Barcelona comenzó perdiendo y en el último minuto Sevilla dispuso de un penal para empatar. Pero ganó Messi. Por primera vez la Supercopa española se definió a partido único y fuera del territorio español. Y ganó Messi, el hombre de los récords, una especialidad. Ya es el futbolista de Barcelona que más títulos ha conquistado en toda la historia del club (33). En el marroquí suelo de Tánger, frente al estrecho de Gibraltar, desplazó a Iniesta, pues hasta ayer compartían la supremacía con 32 consagraciones. ¿La cosecha? Son 9 Ligas de España; 6 Copas del Rey; 4 Ligas de Campeones; 8 Supercopas de España; 3 Supercopas de Europa, y 3 Mundiales de Clubes. Los mismos que Alfredo Di Stefano (17) y Cristiano Ronaldo (16) juntos. cuentan con vanidoso orgullo en Cataluña. ¿Quiénes contabilizan más títulos que el rosarino en una revisión de todos los tiempos? Pocos, muy pocos: dos laterales brasileños, Dani Alves y Maxwell con 37; luego, el galés Ryan Giggs (36) y el arquero portugués Víctor Baia (35).

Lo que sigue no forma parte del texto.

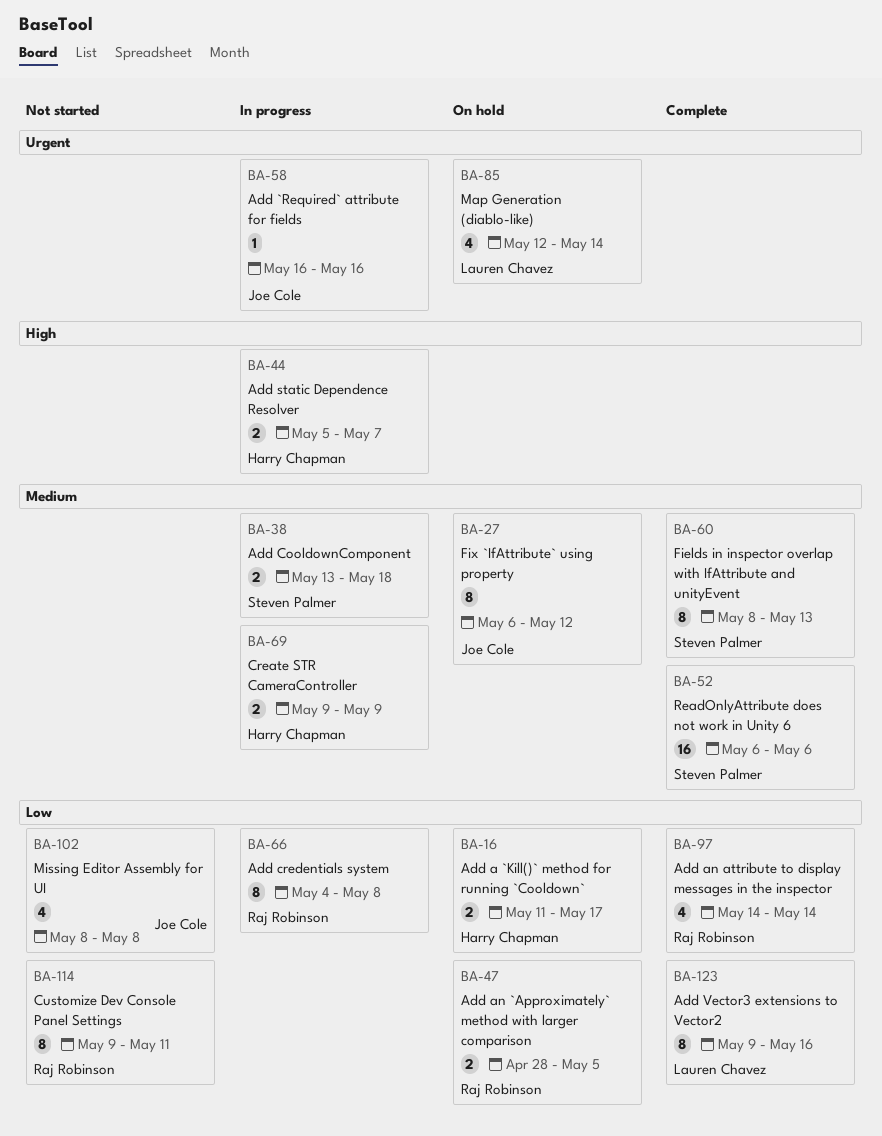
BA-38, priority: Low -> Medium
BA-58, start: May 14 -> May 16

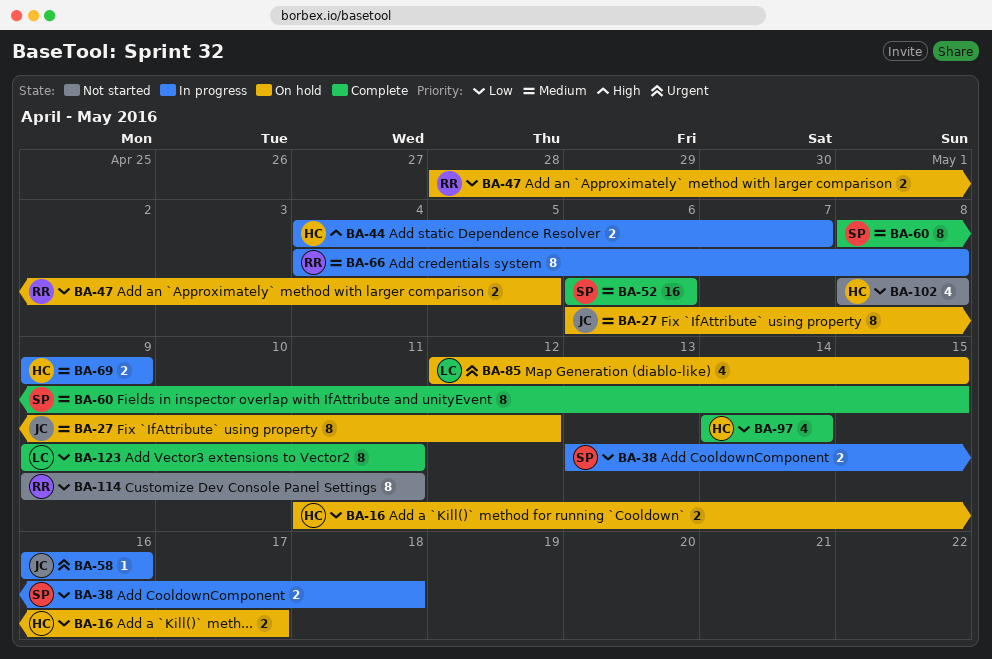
BA-38, priority: Medium -> Low
BA-44, start: May 5 -> May 4
BA-60, due: May 13 -> May 15
BA-66, priority: Low -> Medium
BA-85, due: May 14 -> May 15
BA-97, owner: Raj Robinson -> Harry Chapman
BA-102, owner: Joe Cole -> Harry Chapman
BA-123, due: May 16 -> May 11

Aun multicampeón azulgrana y capitán, lo que no cambió en su rutina es el casi inviolable silencio luego de los partidos. No habló en Marruecos. Nadie lo volvió a escuchar en público desde el pasado 26 de junio, cuando la Argentina superó 2 a 1 a Nigeria y consiguió un angustioso pasaje a los octavos de final de la Copa del Mundo. "No recuerdo tanto sufrimiento, por la situación y lo que nos jugábamos. Pero yo sabía que Dios estaría con nosotros, no nos iba a dejar afuera", dijo entonces el rosarino en San Petersburgo. Solo 96 horas más tarde llegaría el mazazo de Francia. La despedida menos deseada y las vacaciones anticipadas por Turks and Caicos e Ibiza. No jugaba hace 43 días. No habla ante los medios de prensa hace 47.

Messi no tuvo un partido destacado, hasta por pasajes siguió en modo desconexión como en el Mundial. Falto de ritmo, sin gambeta en velocidad ni ese sprit tan característico, vale apuntar que Messi retomó los entrenamientos hace poco más de una semana. De todos modos, fue titular, mientras que otros mundialistas como Rakitic, Coutinho y Umtiti comenzaron en el banco. Entre los refuerzos, el zaguero francés Clément Lenglet y el volante brasileño Arthur fueron titulares, mientras que el chileno Arturo Vidal ingresó sobre el final. El delantero brasileño Malcom no estuvo ni entre los convocados por el entrenador Ernesto Valverde.

De todos modos, Messi participó en los dos goles: al cierre del primer tiempo, cuando un tiro libre suyo pegó en la base del poste, en la espalda del arquero Vaclik, nuevamente en el palo y ese segundo rebote lo empujó Gerard Piqué al gol. Para el tanto decisivo de Ousmane Dembélé, un misil de media distancia, Messi jugó rápido para el francés a la salida de una falta. Sevilla se había puesto en ventaja en el despertar del choque con un remate cruzado de Pablo Sarabia. El VAR, en su estreno oficial en competencias españolas, entró en acción enseguida por esa jugada: dudó el árbitro y consultó, pero estaba bien habilitado Sarabia tras una cesión del colombiano Muriel.

Un torpe penal del Marc-André Ter Stegen le regaló una ilusión a Sevilla cuando la final se consumía. Pero no lo pateó un especialista como Éver Banega ni el escurridizo 'Mudo' Vázquez. Lo ejecutó el francés de origen tunecino Ben Yedder de manera tan anunciada que habilitó la reivindicación del arquero alemán. Entonces, llegaron los requerimientos de la nueva investidura. La escalinata interminable hasta el palco con las autoridades y los saludos de rigor. La Supercopa en alto y el regreso apresurado al campo de juego, donde Messi se reencontró con la informalidad de los festejos en grupo. Porque la leyenda se siente plena en la cancha. El refugio perfecto cuando lleva la camiseta de Barcelona.